**Work to complete:**
Answer these questions from the interview excerpt:
1. In what town does Henry live today?
2. How many acres was the ranch that was rented out as a dairy ranch?
3. Which ranch did the sister take when the inherited properties were split up?

**Document excerpt:**
★ ★ ★ ★ ★
FK: Yes. I was just looking here at just what the date was.

CE: Oh, dear. So you’ve had one son and all these grandchildren and great-grandchildren from Henry. Now, refresh my memory. Is Henry the one who lives in Nicasio today?

FK: Yes.

CE: Is he on any part of the original ranch?

FK: Yes. He’s living on a ranch that my dad bought. I have the deed to it some place. It’s rather interesting. Maybe you’d like to see it.

CE: All right. Your brother bought this?

FK: He bought it and rented it; that was rented. It was over 500 acres and he rented it as a dairy ranch. And finally those people who had rented it for so many years -- The grandson came to run the ranch because the elderly Mr. Cotta had passed away.

CE: Cotta?

FK: Cotta. C-o-t-t-a.

CE: So they finally sold it to your son?

FK: No, I inherited that when my mother died. My sister and I --

CE: Inherited that?

FK: The ranch and the Estey place and another little one that they had, we inherited all three of them. Then we split them up and I bought my sister out. She took the Estey Ranch and I --

CE: And now Henry has what?

FK: In the property you mean?

CE: Yes.

FK: Well, he and I made a little agreement that I would give him half of it.
★ ★ ★ ★ ★
Figure comprehension tasks:

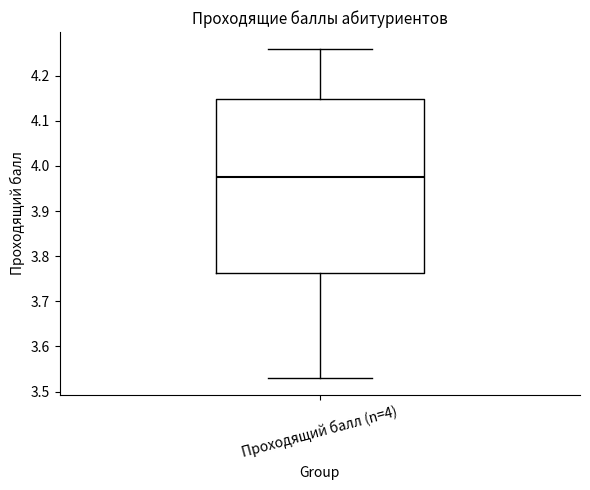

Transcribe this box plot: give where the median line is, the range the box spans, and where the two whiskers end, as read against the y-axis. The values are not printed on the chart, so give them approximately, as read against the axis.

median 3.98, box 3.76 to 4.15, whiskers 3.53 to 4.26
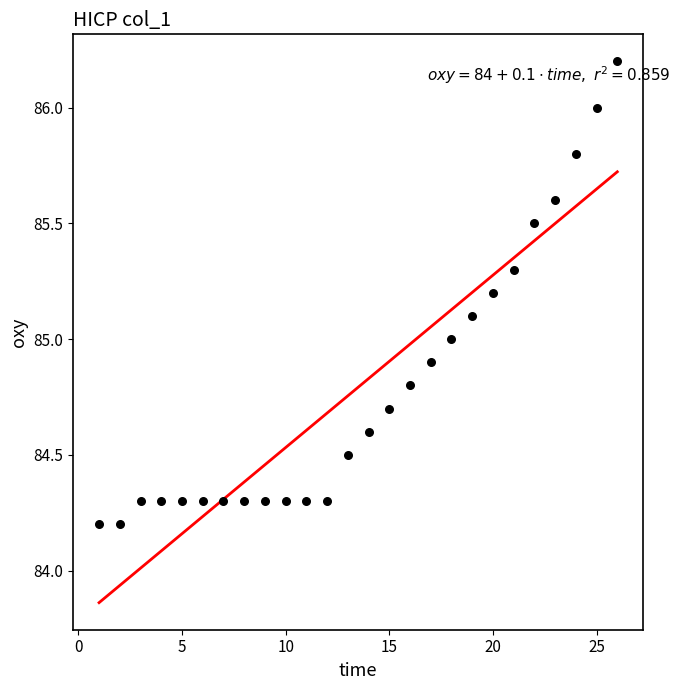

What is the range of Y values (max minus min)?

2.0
★ ★ ★ ★ ★
**Answer box:**
1. Nicasio
2. Over 500 acres
3. The Estey Ranch